▸ COLLECTED MATERIAL:
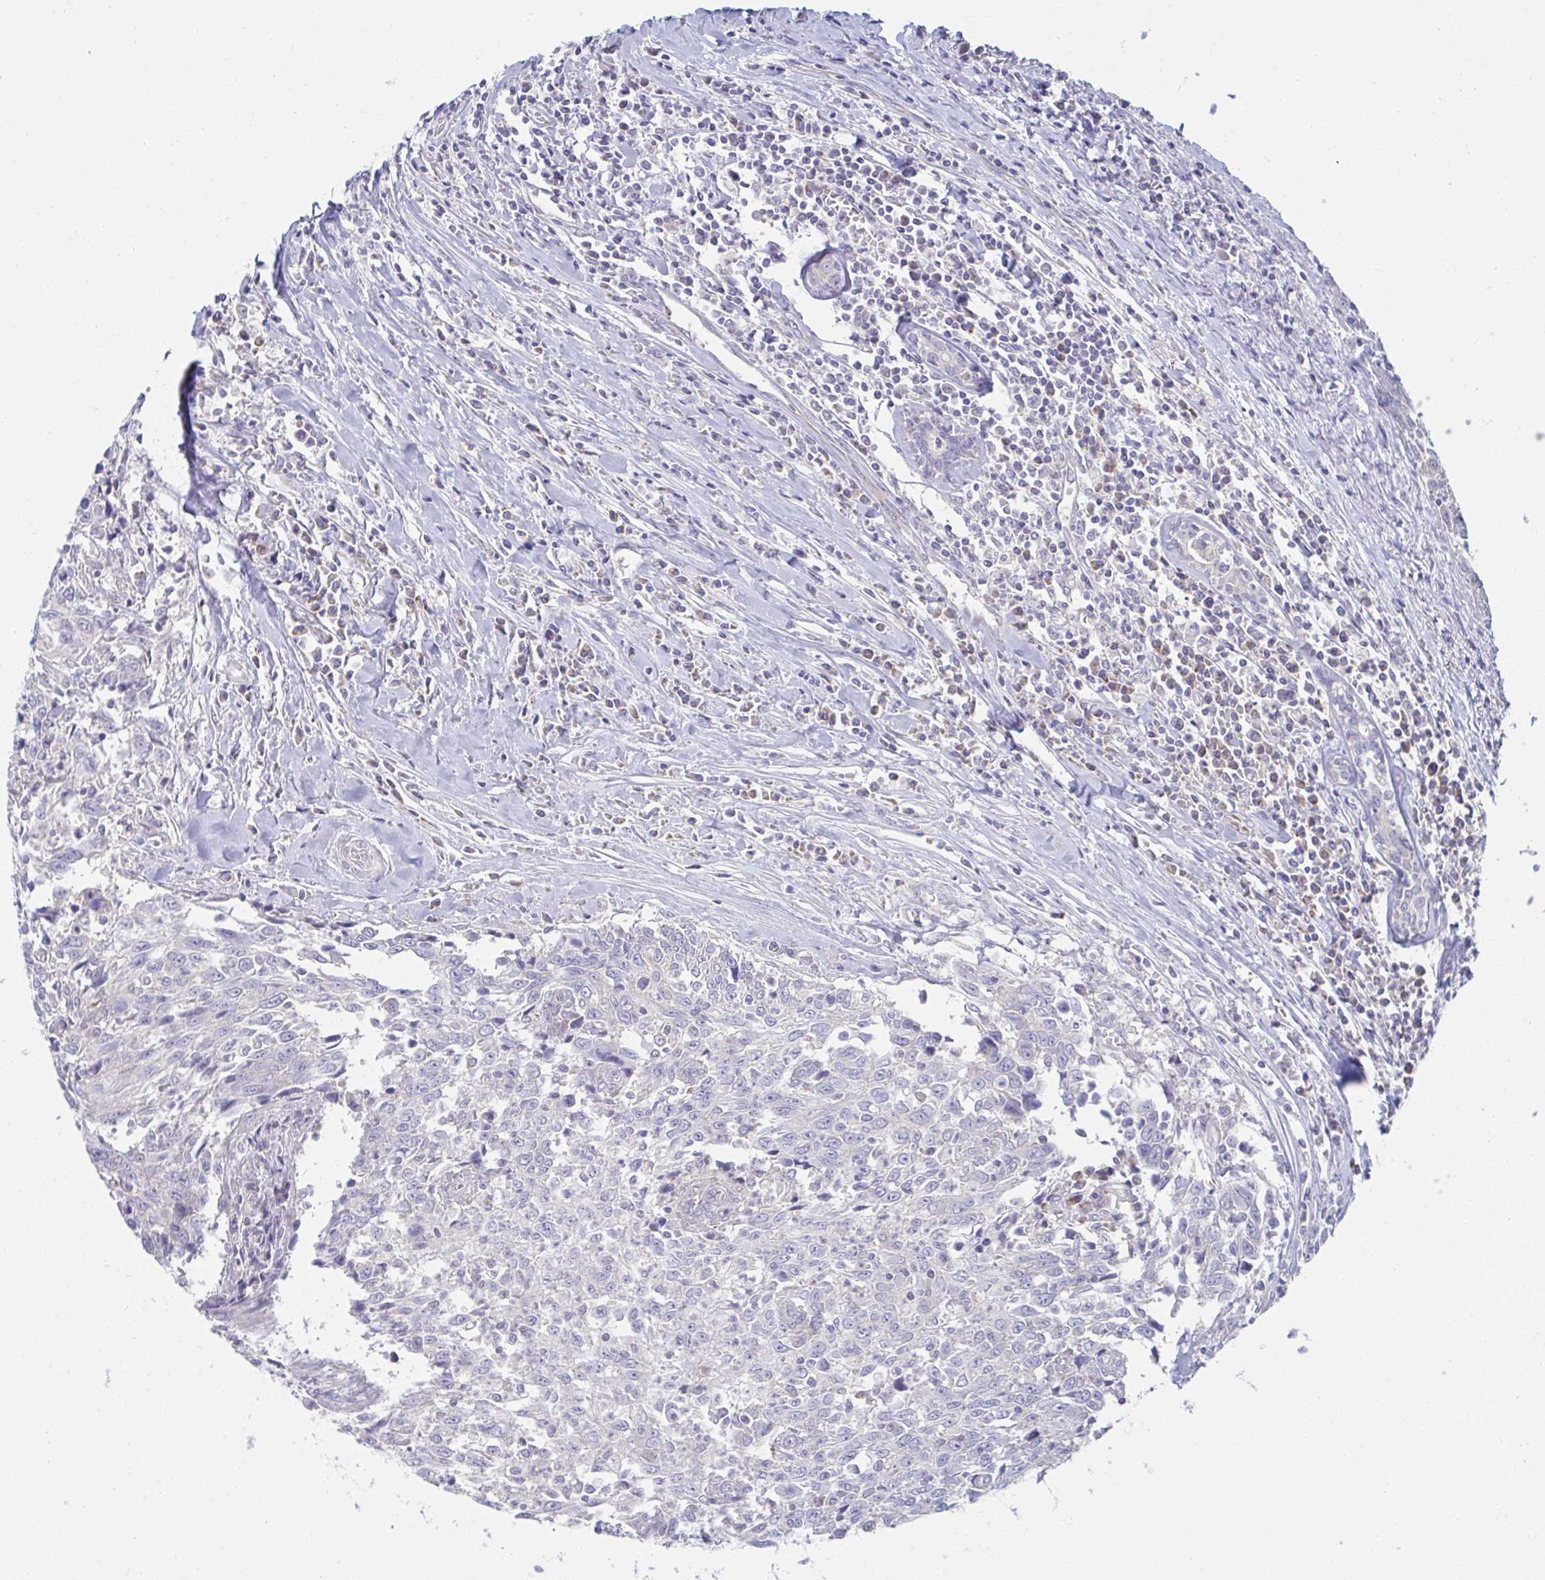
{"staining": {"intensity": "negative", "quantity": "none", "location": "none"}, "tissue": "breast cancer", "cell_type": "Tumor cells", "image_type": "cancer", "snomed": [{"axis": "morphology", "description": "Duct carcinoma"}, {"axis": "topography", "description": "Breast"}], "caption": "The micrograph displays no staining of tumor cells in breast infiltrating ductal carcinoma. (Immunohistochemistry (ihc), brightfield microscopy, high magnification).", "gene": "NDUFA7", "patient": {"sex": "female", "age": 50}}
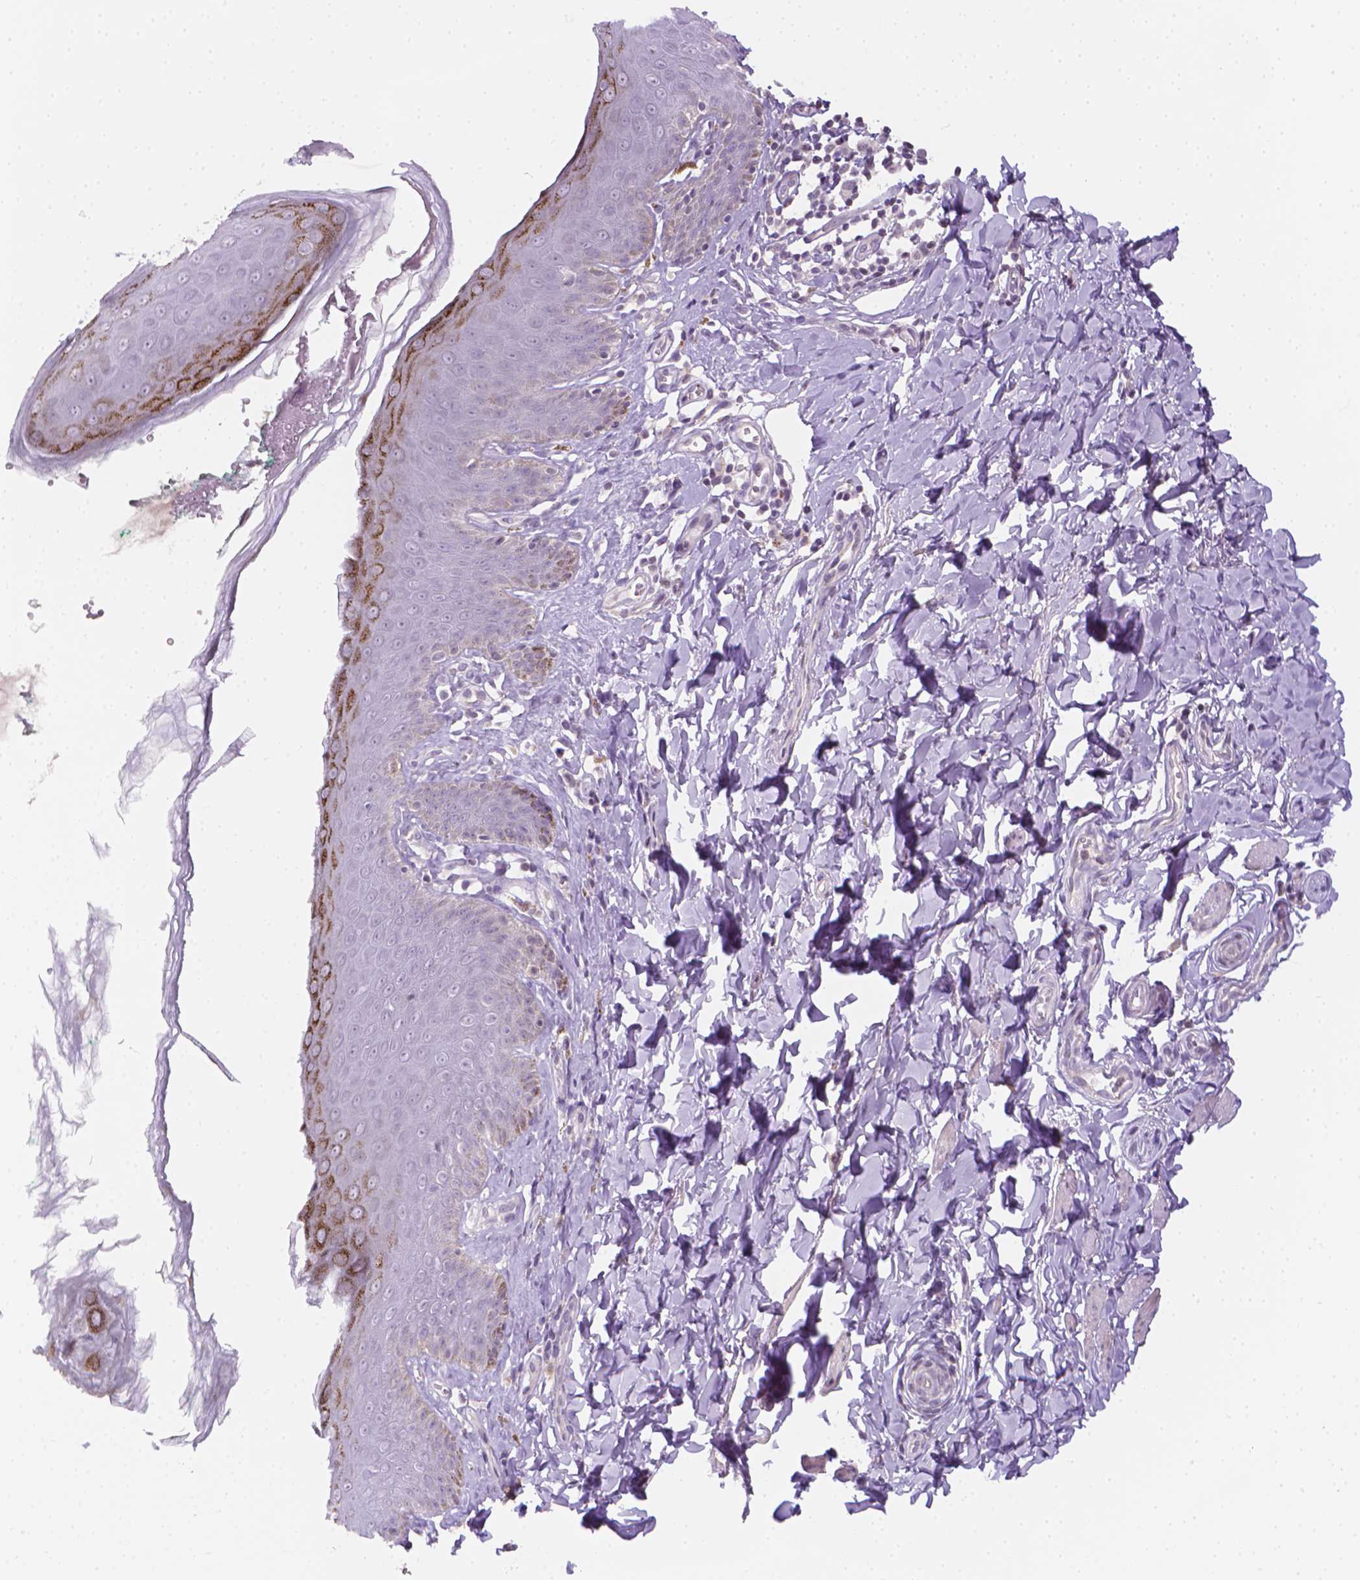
{"staining": {"intensity": "moderate", "quantity": "<25%", "location": "cytoplasmic/membranous"}, "tissue": "skin", "cell_type": "Epidermal cells", "image_type": "normal", "snomed": [{"axis": "morphology", "description": "Normal tissue, NOS"}, {"axis": "topography", "description": "Vulva"}, {"axis": "topography", "description": "Peripheral nerve tissue"}], "caption": "Epidermal cells demonstrate low levels of moderate cytoplasmic/membranous staining in about <25% of cells in unremarkable human skin.", "gene": "NCAN", "patient": {"sex": "female", "age": 66}}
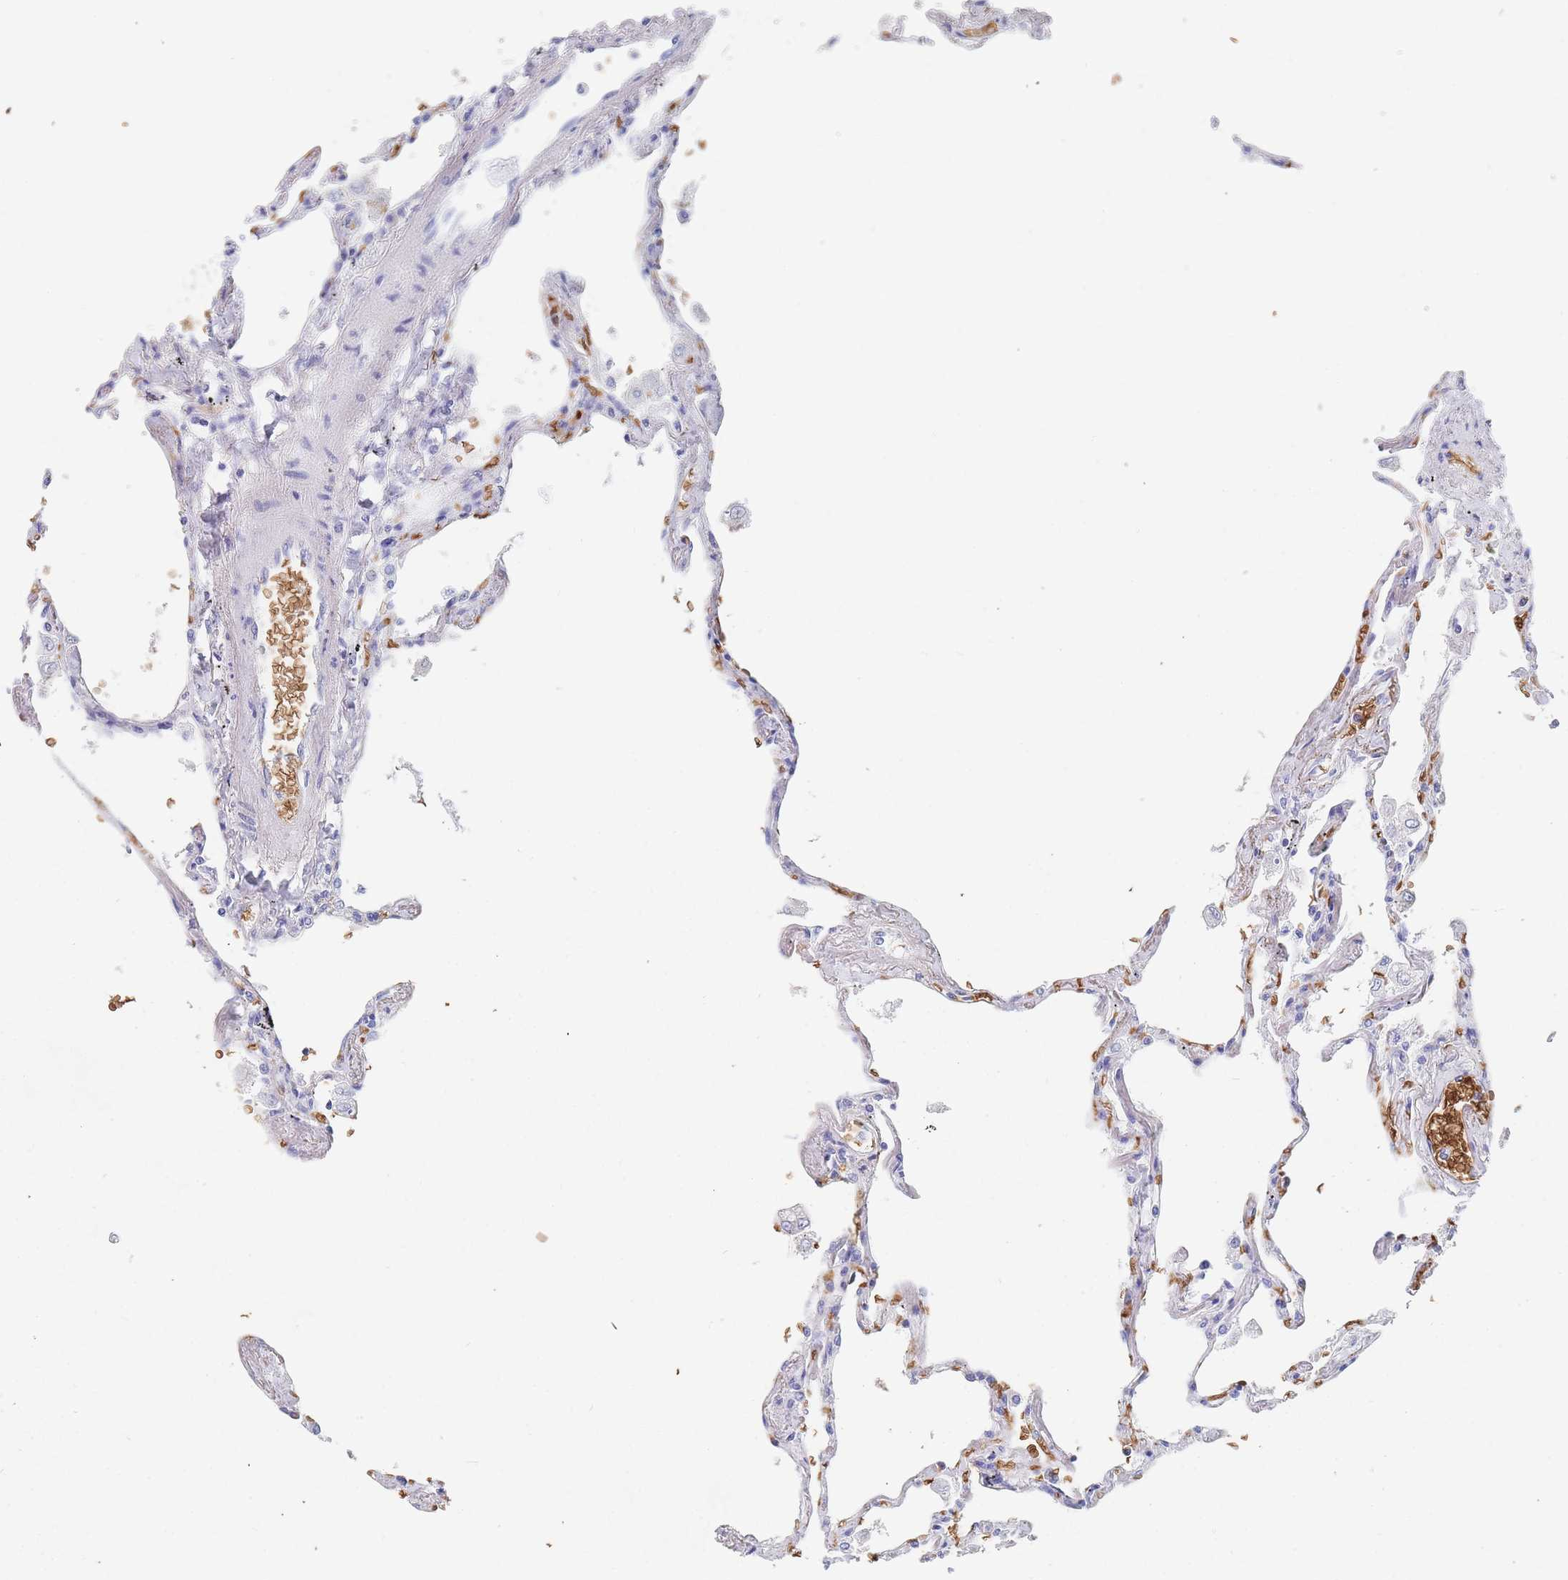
{"staining": {"intensity": "negative", "quantity": "none", "location": "none"}, "tissue": "lung", "cell_type": "Alveolar cells", "image_type": "normal", "snomed": [{"axis": "morphology", "description": "Normal tissue, NOS"}, {"axis": "topography", "description": "Lung"}], "caption": "The immunohistochemistry micrograph has no significant staining in alveolar cells of lung.", "gene": "SLC2A1", "patient": {"sex": "female", "age": 67}}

▸ EXERCISE DETAILS: Go through the material above and state how many lines hold the word "none". Give only the number.

▸ WRITTEN ANSWER: 2